Sobre la concentración de poder, el CEO de OpenAI fue gráfico: si una IA extraordinariamente poderosa queda en manos de un actor que quiere imponer su visión del mundo al resto, los resultados podrían ser extremadamente distópicos. Reconoció que enfrentar ambos riesgos al mismo tiempo implica caminar por un sendero estrecho, y que no hay atajos.
Qué propone para evitarlo
En el plano regulatorio, Altman respaldó la creación de un marco federal que fije requisitos de seguridad comunes para los llamados modelos de frontera, es decir, los que están en el límite actual de las capacidades tecnológicas. Pidió además que se sumen auditores independientes a los mecanismos de supervisión, y aclaró que las empresas no deberían esperar nuevas leyes para empezar a aplicar medidas de seguridad por cuenta propia.

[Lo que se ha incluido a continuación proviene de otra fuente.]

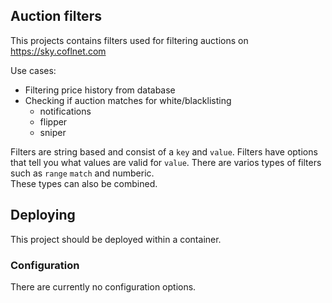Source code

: ## Auction filters
This projects contains filters used for filtering auctions on https://sky.coflnet.com

Use cases:
* Filtering price history from database
* Checking if auction matches for white/blacklisting
    * notifications
    * flipper
    * sniper  

Filters are string based and consist of a `key` and `value`.
Filters have options that tell you what values are valid for `value`.
There are varios types of filters such as `range` `match` and numberic.  
These types can also be combined.

## Deploying
This project should be deployed within a container. 
### Configuration
There are currently no configuration options.
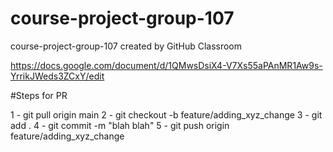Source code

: # course-project-group-107
course-project-group-107 created by GitHub Classroom


https://docs.google.com/document/d/1QMwsDsiX4-V7Xs55aPAnMR1Aw9s-YrrikJWeds3ZCxY/edit


#Steps for PR

1 - git pull origin main
2 - git checkout -b feature/adding_xyz_change
3 - git add .
4 -  git commit -m "blah blah"
5 - git push origin feature/adding_xyz_change
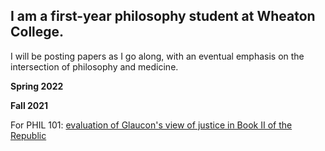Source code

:## I am a first-year philosophy student at Wheaton College.

I will be posting papers as I go along, with an eventual emphasis on the intersection of philosophy and medicine.

**Spring 2022**

**Fall 2021**

For PHIL 101: [evaluation of Glaucon's view of justice in Book II of the Republic](https://docs.google.com/document/d/1UGpV75qY1NKw7auDt25fCovtOkKyZzk-/edit?usp=sharing&ouid=102486413588053825109&rtpof=true&sd=true)
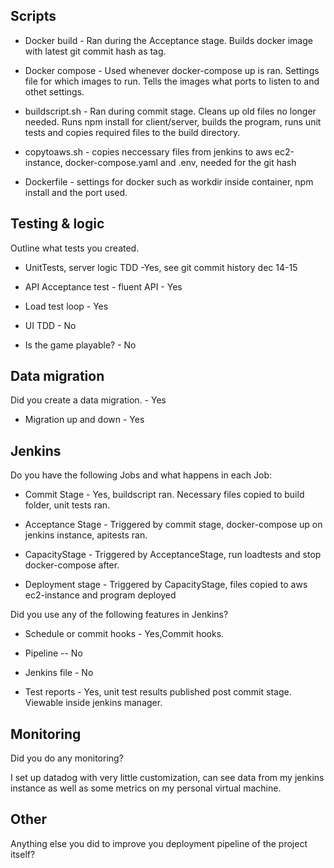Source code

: ## Scripts

- Docker build - Ran during the Acceptance stage. Builds docker image with latest git commit hash as tag.

- Docker compose - Used whenever docker-compose up is ran. Settings file for which images to run. Tells the images what ports to listen to and othet settings.

- buildscript.sh - Ran during commit stage. Cleans up old files no longer needed. Runs npm install for client/server, builds the program, runs unit tests and copies required files to the build directory.

- copytoaws.sh - copies neccessary files from jenkins to aws ec2-instance, docker-compose.yaml and .env, needed for the git hash

- Dockerfile - settings for docker such as workdir inside container, npm install and the port used.

## Testing & logic

Outline what tests you created.

- UnitTests, server logic TDD -Yes, see git commit history dec 14-15

- API Acceptance test - fluent API - Yes

- Load test loop - Yes

- UI TDD - No

- Is the game playable? - No


## Data migration

Did you create a data migration. - Yes

- Migration up and down - Yes


## Jenkins

Do you have the following Jobs and what happens in each Job:

- Commit Stage - Yes, buildscript ran. Necessary files copied to build folder, unit tests ran.

- Acceptance Stage - Triggered by commit stage, docker-compose up on jenkins instance, apitests ran.

- CapacityStage - Triggered by AcceptanceStage, run loadtests and stop docker-compose after.

- Deployment stage - Triggered by CapacityStage, files copied to aws ec2-instance and program deployed


Did you use any of the following features in Jenkins?

- Schedule or commit hooks - Yes,Commit hooks.

- Pipeline -- No

- Jenkins file - No

- Test reports - Yes, unit test results published post commit stage. Viewable inside jenkins manager.

## Monitoring

Did you do any monitoring?

I set up datadog with very little customization, can see data from my jenkins instance as well as some metrics on my personal virtual machine.

## Other

Anything else you did to improve you deployment pipeline of the project itself?
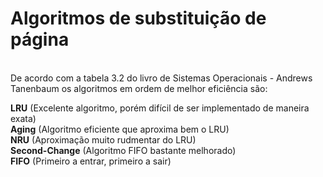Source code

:<h1>Algoritmos de substituição de página</h1>
<br />
De acordo com a tabela 3.2 do livro de Sistemas Operacionais - Andrews Tanenbaum os algoritmos em ordem de melhor eficiência são:

<strong>LRU</strong> (Excelente algoritmo, porém difícil de ser implementado de maneira exata)<br />
<strong>Aging</strong> (Algoritmo eficiente que aproxima bem o LRU)<br />
<strong>NRU</strong> (Aproximação muito rudmentar do LRU)<br />
<strong>Second-Change</strong> (Algoritmo FIFO bastante melhorado)<br />
<strong>FIFO</strong> (Primeiro a entrar, primeiro a sair)<br />
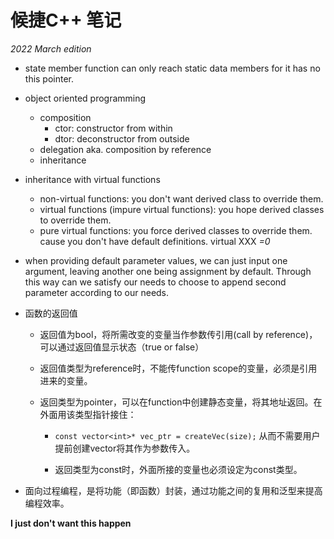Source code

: # 候捷C++ 笔记
*2022 March edition*

- state member function can only reach static data members for it has no this pointer.

- object oriented programming
  
  - composition
    - ctor: constructor from within
    - dtor: deconstructor from outside
  - delegation aka. composition by reference 
  - inheritance                                                                                                                                                                                                         

- inheritance with virtual functions
  
  - non-virtual functions: you don't want derived class to override them.
  - virtual functions (impure virtual functions): you hope derived classes to override them.
  - pure virtual functions: you force derived classes to override them. cause you don't have default definitions. virtual XXX *=0*

- when providing default parameter values, we can just input one argument, leaving another one being assignment by default. Through this way can we satisfy our needs to choose to append second parameter according to our needs.

- 函数的返回值
  
  - 返回值为bool，将所需改变的变量当作参数传引用(call by reference)，可以通过返回值显示状态（true or false）
  
  - 返回值类型为reference时，不能传function scope的变量，必须是引用进来的变量。
  
  - 返回类型为pointer，可以在function中创建静态变量，将其地址返回。在外面用该类型指针接住：
    
    - `const vector<int>* vec_ptr = createVec(size);`  从而不需要用户提前创建vector将其作为参数传入。
    
    - 返回类型为const时，外面所接的变量也必须设定为const类型。

- 面向过程编程，是将功能（即函数）封装，通过功能之间的复用和泛型来提高编程效率。

**I just don't want this happen** 
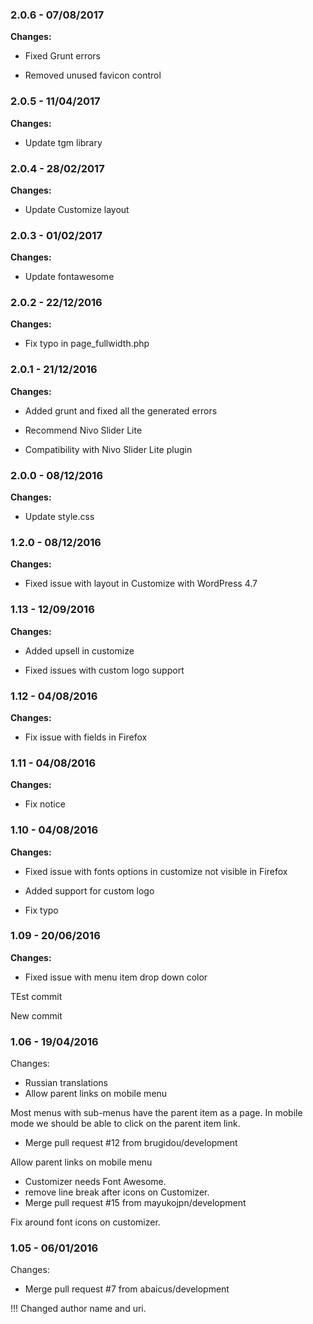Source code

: 
### 2.0.6 - 07/08/2017
**Changes:** 
- Fixed Grunt errors
- Removed unused favicon control

### 2.0.5 - 11/04/2017
**Changes:** 
- Update tgm library

### 2.0.4 - 28/02/2017
**Changes:** 
- Update Customize layout

### 2.0.3 - 01/02/2017
**Changes:** 
- Update fontawesome

### 2.0.2 - 22/12/2016
**Changes:** 
- Fix typo in page_fullwidth.php

### 2.0.1 - 21/12/2016
**Changes:** 
- Added grunt and fixed all the generated errors
- Recommend Nivo Slider Lite
- Compatibility with Nivo Slider Lite plugin

### 2.0.0 - 08/12/2016
**Changes:** 
- Update style.css

### 1.2.0 - 08/12/2016
**Changes:** 
- Fixed issue with layout in Customize with WordPress 4.7

### 1.13 - 12/09/2016
**Changes:** 
- Added upsell in customize
- Fixed issues with custom logo support

### 1.12 - 04/08/2016
**Changes:** 
- Fix issue with fields in Firefox

### 1.11 - 04/08/2016
**Changes:** 
- Fix notice

### 1.10 - 04/08/2016
**Changes:** 
- Fixed issue with fonts options in customize not visible in Firefox
- Added support for custom logo
- Fix typo

### 1.09 - 20/06/2016
**Changes:** 
- Fixed issue with menu item drop down color
TEst commit 
 New commit 

### 1.06 - 19/04/2016

 Changes: 


 * Russian translations
 * Allow parent links on mobile menu

Most menus with sub-menus have the parent item as a page. In mobile
mode we should be able to click on the parent item link.
 * Merge pull request #12 from brugidou/development

Allow parent links on mobile menu
 * Customizer needs Font Awesome.
 * remove line break after icons on Customizer.
 * Merge pull request #15 from mayukojpn/development

Fix around font icons on customizer.


### 1.05 - 06/01/2016

 Changes: 


 * Merge pull request #7 from abaicus/development

!!! Changed author name and uri.
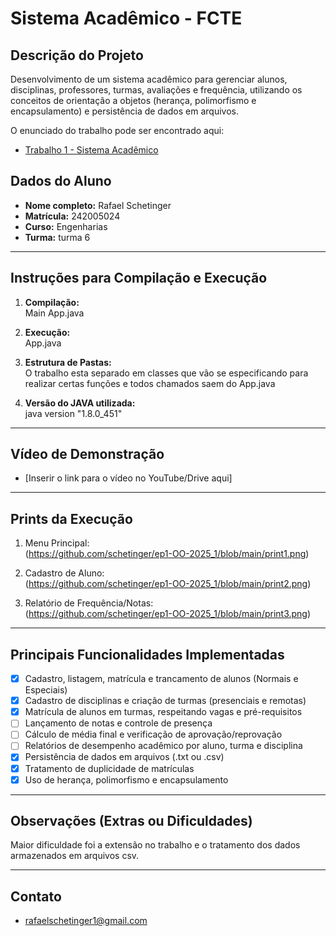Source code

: # Sistema Acadêmico - FCTE

## Descrição do Projeto

Desenvolvimento de um sistema acadêmico para gerenciar alunos, disciplinas, professores, turmas, avaliações e frequência, utilizando os conceitos de orientação a objetos (herança, polimorfismo e encapsulamento) e persistência de dados em arquivos.

O enunciado do trabalho pode ser encontrado aqui:
- [Trabalho 1 - Sistema Acadêmico](https://github.com/lboaventura25/OO-T06_2025.1_UnB_FCTE/blob/main/trabalhos/ep1/README.md)

## Dados do Aluno

- **Nome completo:** Rafael Schetinger
- **Matrícula:** 242005024
- **Curso:** Engenharias
- **Turma:** turma 6

---

## Instruções para Compilação e Execução

1. **Compilação:**  
   Main App.java

2. **Execução:**  
   App.java

3. **Estrutura de Pastas:**  
   O trabalho esta separado em classes que vão se especificando para realizar certas funções e todos chamados saem do App.java

3. **Versão do JAVA utilizada:**  
   java version "1.8.0_451"

---

## Vídeo de Demonstração

- [Inserir o link para o vídeo no YouTube/Drive aqui]

---

## Prints da Execução

1. Menu Principal:  
(https://github.com/schetinger/ep1-OO-2025_1/blob/main/print1.png)

2. Cadastro de Aluno:  
(https://github.com/schetinger/ep1-OO-2025_1/blob/main/print2.png)

3. Relatório de Frequência/Notas:  
(https://github.com/schetinger/ep1-OO-2025_1/blob/main/print3.png)

---

## Principais Funcionalidades Implementadas

- [x] Cadastro, listagem, matrícula e trancamento de alunos (Normais e Especiais)
- [x] Cadastro de disciplinas e criação de turmas (presenciais e remotas)
- [x] Matrícula de alunos em turmas, respeitando vagas e pré-requisitos
- [ ] Lançamento de notas e controle de presença
- [ ] Cálculo de média final e verificação de aprovação/reprovação
- [ ] Relatórios de desempenho acadêmico por aluno, turma e disciplina
- [x] Persistência de dados em arquivos (.txt ou .csv)
- [x] Tratamento de duplicidade de matrículas
- [x] Uso de herança, polimorfismo e encapsulamento

---

## Observações (Extras ou Dificuldades)

Maior dificuldade foi a extensão no trabalho e o tratamento dos dados armazenados em arquivos csv.

---

## Contato

- rafaelschetinger1@gmail.com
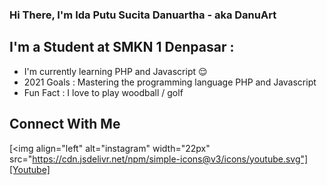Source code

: ### Hi There, I'm Ida Putu Sucita Danuartha - aka DanuArt

## I'm a Student at SMKN 1 Denpasar :
- I'm currently learning PHP and Javascript 😌
- 2021 Goals : Mastering the programming language PHP and Javascript
- Fun Fact : I love to play woodball / golf

## Connect With Me

[<img align="left" alt="instagram" width="22px" src="https://cdn.jsdelivr.net/npm/simple-icons@v3/icons/youtube.svg"][Youtube]
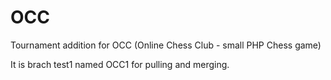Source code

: # OCC
Tournament addition for OCC (Online Chess Club - small PHP Chess game)

It is brach test1 named OCC1 for pulling and merging.
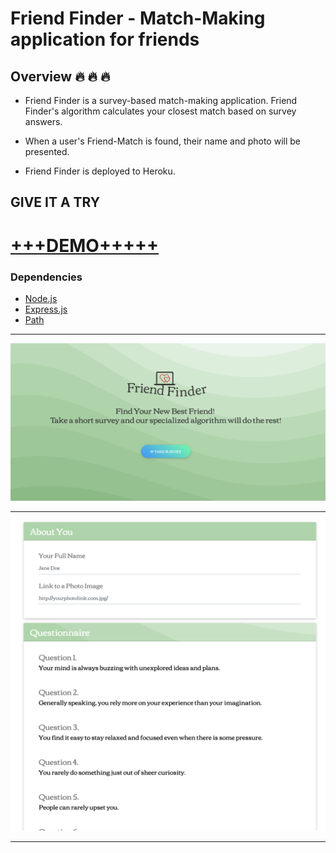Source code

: # Friend Finder - Match-Making application for friends

## Overview :fire: :fire: :fire:

* Friend Finder is a survey-based match-making application. Friend Finder's algorithm calculates your closest match based on survey answers.

* When a user's Friend-Match is found, their name and photo will be presented.

* Friend Finder is deployed to Heroku.

## GIVE IT A TRY

# **[+++DEMO+++++](https://sleepy-coast-25629.herokuapp.com/)**

### Dependencies

* [Node.js](https://nodejs.org/en/)
* [Express.js](https://expressjs.com/)
* [Path](https://github.com/mtrpcic/pathjs)

***

![WELCOME Image](/app/public/img/5f6c32a2e544540ebb5ba56cf0d1d203.png)

***

![Survey_Image](/app/public/img/survey.png)

***
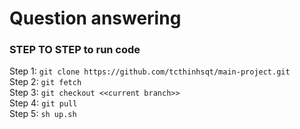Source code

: # Question answering

### STEP TO STEP to run code
Step 1: `git clone https://github.com/tcthinhsqt/main-project.git` <br/>
Step 2: `git fetch` <br/>
Step 3: `git checkout <<current branch>>` <br/>
Step 4: `git pull` <br/>
Step 5: `sh up.sh` <br/>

También apuntó contra la idea de que la competencia geopolítica justifique correr riesgos innecesarios. Ninguna cantidad de presión competitiva debería justificar la imprudencia, afirmó, y consideró que la coordinación internacional será uno de los terrenos donde las compañías necesitarán el apoyo activo de los gobiernos.
Qué cambia para el usuario común
Para quien usa ChatGPT, Gemini o cualquier asistente basado en IA en su trabajo o en su casa, estas declaraciones no son filosofía abstracta. Si se imponen estándares federales de seguridad y entran auditores externos a revisar los modelos más avanzados, es probable que esos sistemas sean más confiables y menos propensos a fallar de maneras inesperadas. Y si la coordinación internacional avanza, también más difícil que un solo país domine el desarrollo de la tecnología y termine marcando las reglas de juego para todos. En pocas palabras, lo que plantea Altman es que la IA se construya con cinturón de seguridad antes de que la velocidad de la innovación nos pase por arriba.